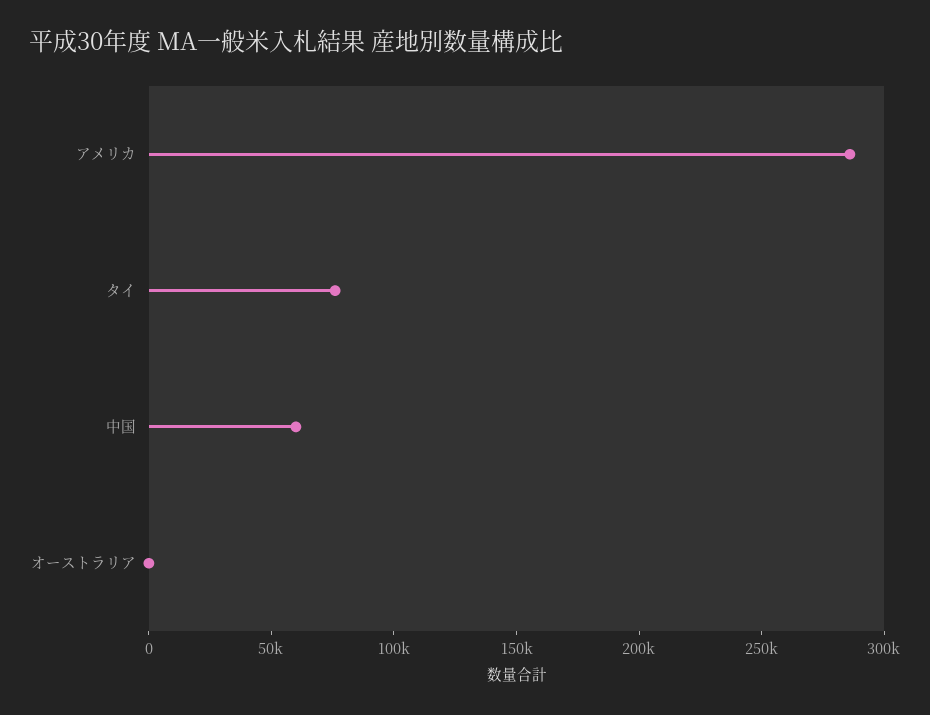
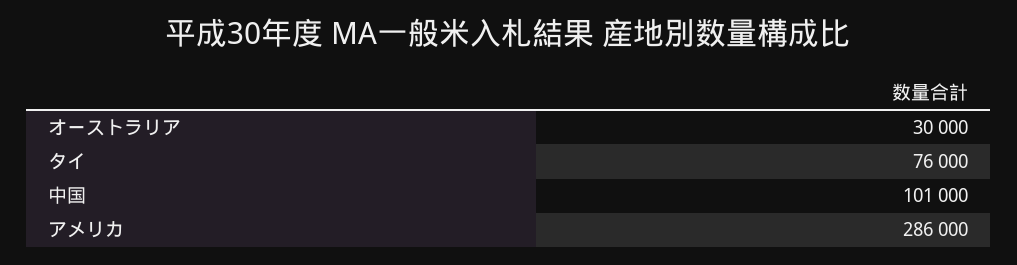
中国: 60000 -> 101000
オーストラリア: 0 -> 30000

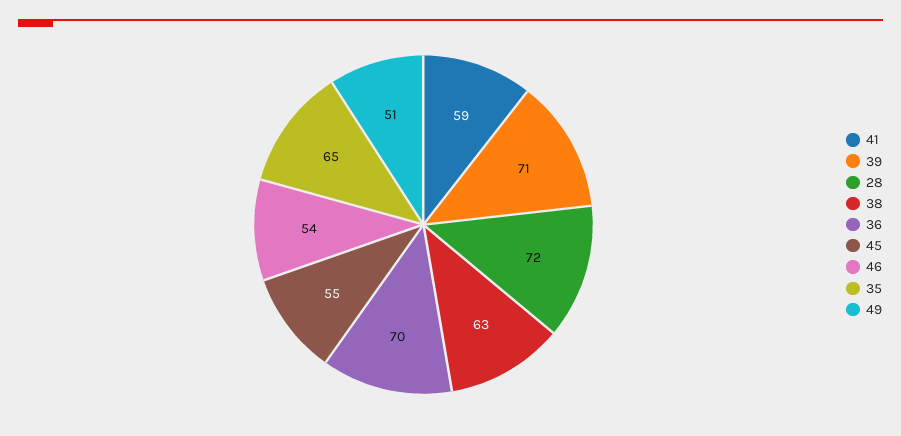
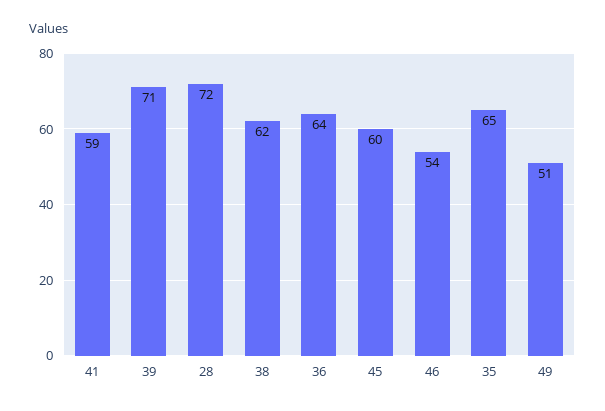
38: 63 -> 62
36: 70 -> 64
45: 55 -> 60

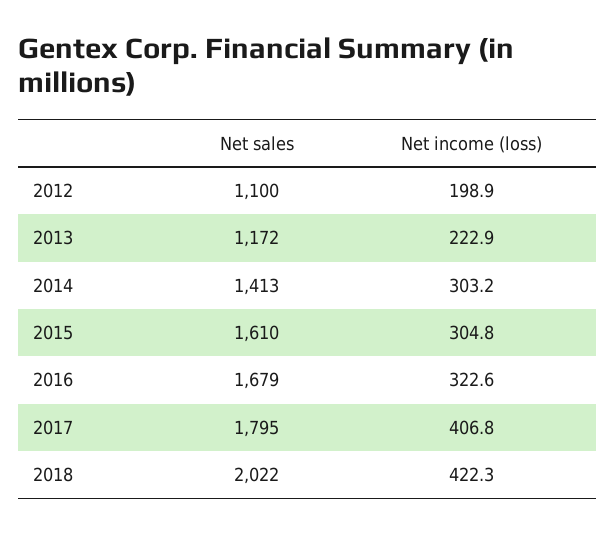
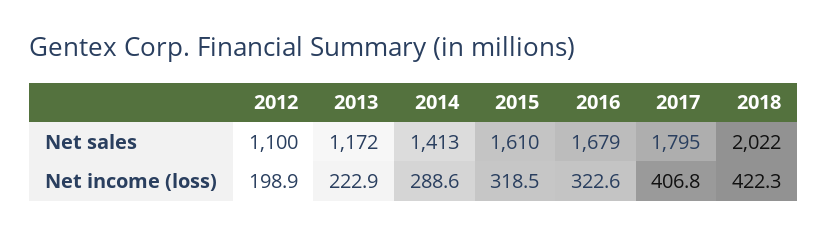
Net income (loss), 2014: 303.2 -> 288.6
Net income (loss), 2015: 304.8 -> 318.5

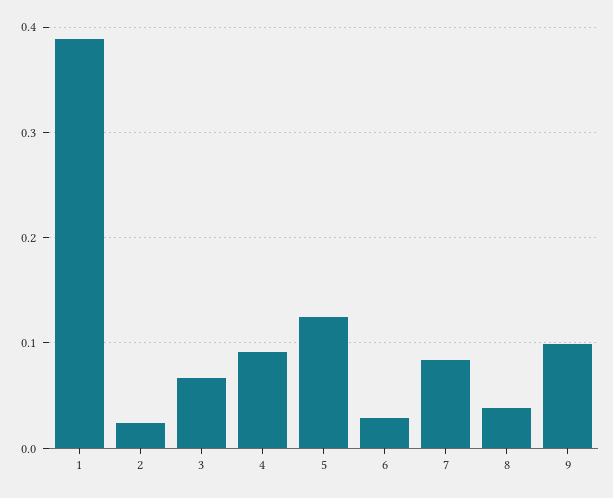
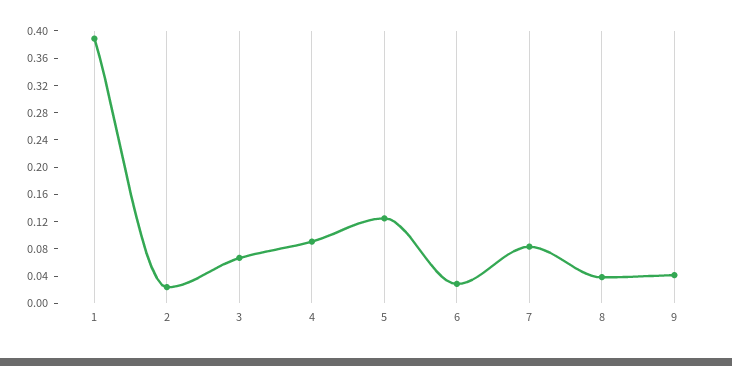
9: 0.1 -> 0.04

┄┄┄┄┄┄

What is required »
Your reply must consist solely of the number of lines in the listing above that include the word "loss".

Solution for this problem »
2